Pendekatan Konservasi Air Berkeadilan: Intervensi dari Hulu ke Hilir.

  1. Di Kawasan Hulu
    Bekerja sama dengan Jawa Barat untuk menghijaukan kembali hutan dan membuat wilayah tangkapan air, seperti danau. Tujuannya agar semakin banyak air yang terserap tanah. Ini akan meningkatkan cadangan air baku, sekaligus mengurangi debet/jumlah air permukaan yang sampai ke Jakarta menjadi banjir.
  2. Di Kawasan Hilir (di dalam kota Jakarta).
    Menerapkan kebijakan nol limpasan* dan Darurat Penghentian Penurunan Permukaan Air Tanah**.
    *nol limpasan: tidak ada air hujan yang menggenang, semuanya masuk ke tanah atau tempat lain seperti danau dan sungai.
    **Air tanah yang terus diambil tetapi tidak ada gantinya, menyebabkan permukaan tanah turun, sehingga menyebabkan banjir.
    1. Program Biopori dan Sumur Resapan Kolektif.
      Semaksimal mungkin, air yang jatuh di tiap lahan harus masukkan ke dalam tanah, bukan dialirkan ke saluran.
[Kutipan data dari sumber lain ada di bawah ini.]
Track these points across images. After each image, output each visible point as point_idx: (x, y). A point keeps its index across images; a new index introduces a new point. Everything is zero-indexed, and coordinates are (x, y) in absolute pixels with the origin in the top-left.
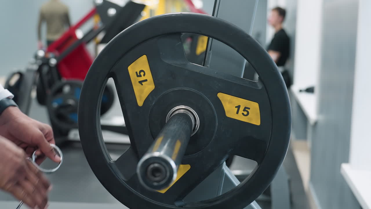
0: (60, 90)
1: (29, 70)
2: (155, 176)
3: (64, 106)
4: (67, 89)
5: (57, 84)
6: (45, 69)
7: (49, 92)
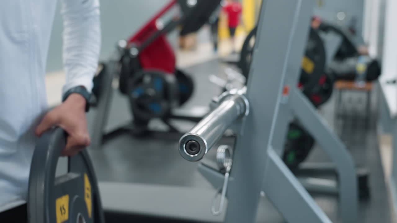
0: (140, 81)
1: (111, 61)
2: (192, 150)
3: (144, 96)
4: (147, 79)
5: (138, 75)
6: (127, 60)
7: (131, 82)
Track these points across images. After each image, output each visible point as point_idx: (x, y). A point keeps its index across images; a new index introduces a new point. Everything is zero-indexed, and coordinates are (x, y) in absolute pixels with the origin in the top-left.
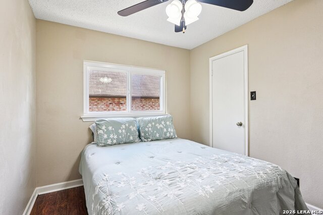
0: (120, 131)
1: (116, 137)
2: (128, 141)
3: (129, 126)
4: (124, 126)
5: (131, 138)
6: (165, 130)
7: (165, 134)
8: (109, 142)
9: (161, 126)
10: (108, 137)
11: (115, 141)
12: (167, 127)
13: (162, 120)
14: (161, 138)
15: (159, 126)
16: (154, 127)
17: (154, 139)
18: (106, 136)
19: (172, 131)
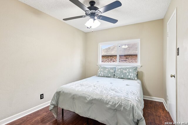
0: (105, 71)
1: (103, 73)
2: (108, 76)
3: (110, 69)
4: (107, 70)
5: (109, 75)
6: (128, 74)
7: (128, 76)
8: (100, 75)
9: (126, 71)
10: (100, 73)
11: (102, 75)
12: (129, 72)
13: (128, 68)
14: (125, 78)
15: (124, 71)
16: (122, 72)
17: (120, 77)
18: (99, 73)
19: (132, 75)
Gedung-gedung komersil menjadi sasaran utama, kemudian diikuti oleh kawasan pemukiman penduduk. Selain itu, tiap RT/RW memiliki sumur-sumur resapan sendiri.
    2. Program Penyerapan Air di Ruang Publik (misalnya jalan dan taman).
      Secara perlahan tetapi pasti, cara ini akan mengisi kembali air tanah Jakarta. Ketika air tanah bertambah, akan menghentikan penurunan muka tanah di sejumlah kawasan, kemudian menangkal intrusi air laut (naiknya batas antara air tanah dengan air laut ke arah daratan, sehingga dapat mengontaminasi sumber air minum).
      • Jalanan Jakarta memiliki sistem drainase terintegrasi dan menjadi wilayah serapan air.
      • Membangun tanggul pantai dan tanggul sungai untuk wilayah Jakarta yang penurunan permukaan tanahnya ekstrim.
      • Penanaman kembali hutan mangrove dan pengerukan sungai (dredging) secara rutin (minimal 2 tahun sekali).
    3. Program pengolahan air limbah.
      Air limbah dari kegiatan manusia dan industri harus diolah, sehingga menjadi cukup bersih dan layak diserap tanah atau digunakan kembali.
    4. Melakukan pengawasan ketat pada pengelolaan air pada bangunan besar.
      • Melakukan audit berkala pada gedung bertingkat dan kawasan komersil yang menggunakan sumur dalam dan belum memiliki reservoir (tempat cadangan) untuk air.
      • Mendorong agar 75% air hujan meresap, untuk bangunan di atas tanah 5000m2.
    5. Mengurangi pembangunan di beberapa titik wilayah Jakarta yang mengalami penurunan tanah secara ekstrim.
    6. Membuat pompa-pompa air berskala besar untuk memompa air ke dalam tanah dan melanjutkan proses normalisasi sungai dengan melibatkan warga.
  3. Manajemen Perubahan dan Solusi Dengan Pelibatan Seluruh Warga.
    1. Saat melakukan normalisasi sungai, akan disediakan rumah baru dan kesempatan kerja bagi penghuni bantaran sungai yang dipindah.
    2. Mengajak warga dalam mencegah banjir, misalnya dengan Gerakan Lubang Biopori dan menjaga sungai/saluran air.

Bagaimana Peran Warga?

  1. Tidak boros menggunakan air bersih, menjaga dan merawat kebersihan saluran air dan sungai.
  2. Turut serta dalam Gerakan Membuat Lubang Resapan Biopori di rumah masing-masing.